Reviono juga menyoroti aktivitas penyemprotan jalan dan ruang terbuka oleh kepolisian atau pemadam kebakaran. Menurut dia, pola itu kurang efektif.
“Menurut saya lebih efektif dengan mengelap ke permukaan benda yang sering disentuh. Seperti daun pintu, pegangan tangga, pegangan lift, pegangan kursi karena penularan lewat benda-benda tersebut relatif tinggi,” jelasnya.

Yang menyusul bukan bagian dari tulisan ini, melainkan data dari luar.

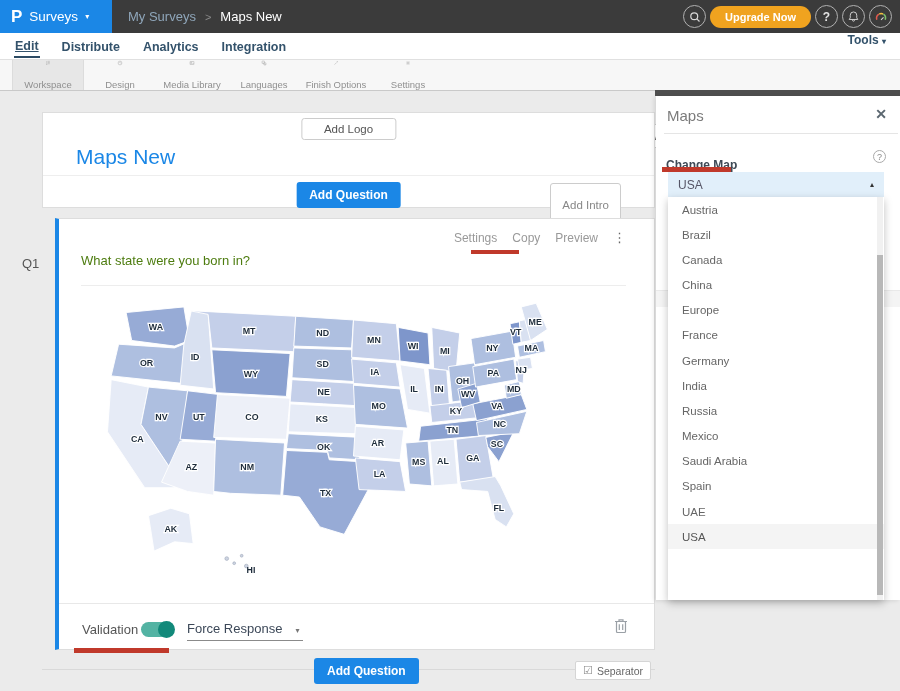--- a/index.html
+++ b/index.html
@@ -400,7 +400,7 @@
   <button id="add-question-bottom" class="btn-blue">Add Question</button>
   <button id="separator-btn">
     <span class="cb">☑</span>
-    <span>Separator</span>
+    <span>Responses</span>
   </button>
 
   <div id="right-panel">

Baca: 200 Relawan Mahasiswa Bantu Tangani Pasien Korona di Wisma Atlet
Reviono juga menyarankan warga rajin membersihkan diri, termasuk ganti pakaian, ketika pulang bepergian. Utamanya, apabila pulang dari tempat yang disinyalir pusat penyebaran virus korona (covid-19).
Aktivitas seperti bertamu sebaiknya dikurangi. Atau, bila terpaksa, harus rajin mencuci tangan dengan sabun guna membunuh kuman, bakteri, hingga virus. Ia juga mengingatkan untuk tetap menghindari kerumunan dan mengenakan masker.
Reviono menuturkan, virus akan mati dengan sendirinya pada orang yang memiliki imunitas yang baik. Namun, selama penularan terus terjadi, virus akan tetap hidup dan terus berpindah tempat. Itu kenapa menghindari kerumunan dan menjaga jarak fisik (physical distancing) amat penting ditaati.
"Minimal jarak satu meter, supaya kalau ada virus tidak melompat, kalau sedang batuk pakai masker, hindari salaman dan anjuran dari pemerintah lainnya," ujarnya.